Job item: Rewrite the portion of the items that begins with the line containing "Image navigation" and ends with the line containing "Tays?, K. (2020)." as a Markdown table with the columns Row and Line, omitting any blank lines. Include only those lines.

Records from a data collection
-------------------------
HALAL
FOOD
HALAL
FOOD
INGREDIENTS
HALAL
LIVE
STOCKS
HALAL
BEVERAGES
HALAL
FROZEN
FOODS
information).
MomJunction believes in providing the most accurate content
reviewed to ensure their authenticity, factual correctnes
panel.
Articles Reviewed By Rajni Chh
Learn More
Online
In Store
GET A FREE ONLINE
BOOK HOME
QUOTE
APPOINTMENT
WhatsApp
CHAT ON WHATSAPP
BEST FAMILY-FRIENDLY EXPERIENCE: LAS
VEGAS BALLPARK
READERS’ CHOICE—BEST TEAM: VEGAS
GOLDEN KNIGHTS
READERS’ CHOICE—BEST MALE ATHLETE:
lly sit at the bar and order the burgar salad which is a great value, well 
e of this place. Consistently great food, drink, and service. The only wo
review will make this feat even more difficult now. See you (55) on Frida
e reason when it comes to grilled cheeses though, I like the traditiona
-------------------------
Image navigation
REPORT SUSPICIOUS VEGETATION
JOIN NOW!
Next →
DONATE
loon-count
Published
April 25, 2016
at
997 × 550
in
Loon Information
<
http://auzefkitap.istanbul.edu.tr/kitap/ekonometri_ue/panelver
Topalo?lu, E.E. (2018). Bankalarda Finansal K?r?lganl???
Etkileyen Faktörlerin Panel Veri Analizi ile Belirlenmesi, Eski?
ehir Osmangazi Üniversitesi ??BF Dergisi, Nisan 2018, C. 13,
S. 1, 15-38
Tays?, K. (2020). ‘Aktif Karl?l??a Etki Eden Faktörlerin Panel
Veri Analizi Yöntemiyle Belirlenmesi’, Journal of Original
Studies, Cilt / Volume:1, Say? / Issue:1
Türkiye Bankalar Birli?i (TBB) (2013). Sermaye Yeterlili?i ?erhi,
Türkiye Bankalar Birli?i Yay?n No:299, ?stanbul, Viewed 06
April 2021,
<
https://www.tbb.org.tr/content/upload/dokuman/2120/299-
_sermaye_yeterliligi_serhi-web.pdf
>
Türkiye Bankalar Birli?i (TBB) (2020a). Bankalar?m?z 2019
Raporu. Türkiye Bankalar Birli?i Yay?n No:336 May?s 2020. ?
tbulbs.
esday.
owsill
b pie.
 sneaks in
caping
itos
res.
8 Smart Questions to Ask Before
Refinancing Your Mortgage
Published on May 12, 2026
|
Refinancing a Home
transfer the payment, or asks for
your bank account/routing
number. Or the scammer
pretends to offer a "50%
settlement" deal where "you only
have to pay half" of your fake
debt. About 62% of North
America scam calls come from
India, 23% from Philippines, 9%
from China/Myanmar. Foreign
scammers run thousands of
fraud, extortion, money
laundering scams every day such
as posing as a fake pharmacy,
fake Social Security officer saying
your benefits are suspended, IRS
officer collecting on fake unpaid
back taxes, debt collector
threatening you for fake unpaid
-------------------------
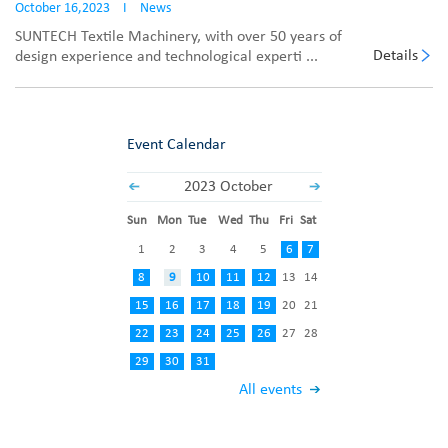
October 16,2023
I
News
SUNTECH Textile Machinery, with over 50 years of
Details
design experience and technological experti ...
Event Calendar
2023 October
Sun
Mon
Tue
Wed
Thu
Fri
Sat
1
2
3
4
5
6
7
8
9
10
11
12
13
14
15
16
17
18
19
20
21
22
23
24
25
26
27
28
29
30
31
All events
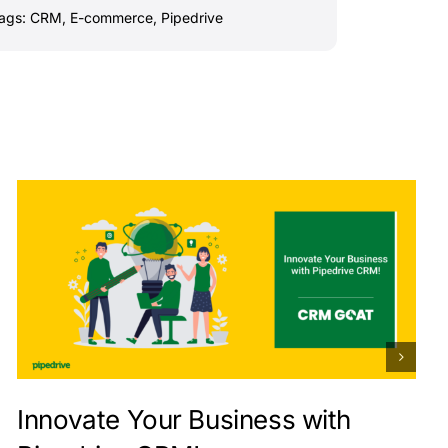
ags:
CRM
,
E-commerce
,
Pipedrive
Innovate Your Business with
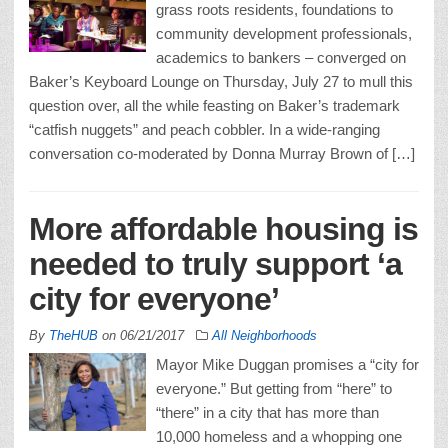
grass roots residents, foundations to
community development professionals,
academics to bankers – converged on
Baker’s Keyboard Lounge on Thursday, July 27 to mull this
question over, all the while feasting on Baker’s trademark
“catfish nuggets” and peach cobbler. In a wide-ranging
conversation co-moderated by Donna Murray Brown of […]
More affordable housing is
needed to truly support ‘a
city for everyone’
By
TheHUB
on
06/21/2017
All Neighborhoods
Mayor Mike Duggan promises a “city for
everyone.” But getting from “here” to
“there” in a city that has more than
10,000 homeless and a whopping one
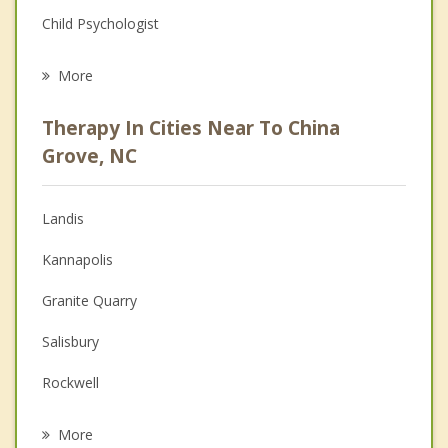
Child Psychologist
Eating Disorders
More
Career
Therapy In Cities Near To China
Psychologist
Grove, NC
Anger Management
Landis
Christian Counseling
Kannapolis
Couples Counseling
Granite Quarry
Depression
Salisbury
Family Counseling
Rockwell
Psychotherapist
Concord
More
-------------------------
Exercise response:
| Row | Line |
|---|---|
| 1 | Image navigation |
| 2 | REPORT SUSPICIOUS VEGETATION |
| 3 | JOIN NOW! |
| 4 | Next → |
| 5 | DONATE |
| 6 | loon-count |
| 7 | Published |
| 8 | April 25, 2016 |
| 9 | at |
| 10 | 997 × 550 |
| 11 | in |
| 12 | Loon Information |
| 13 | < |
| 14 | http://auzefkitap.istanbul.edu.tr/kitap/ekonometri_ue/panelver |
| 15 | Topalo?lu, E.E. (2018). Bankalarda Finansal K?r?lganl??? |
| 16 | Etkileyen Faktörlerin Panel Veri Analizi ile Belirlenmesi, Eski? |
| 17 | ehir Osmangazi Üniversitesi ??BF Dergisi, Nisan 2018, C. 13, |
| 18 | S. 1, 15-38 |
| 19 | Tays?, K. (2020). ‘Aktif Karl?l??a Etki Eden Faktörlerin Panel |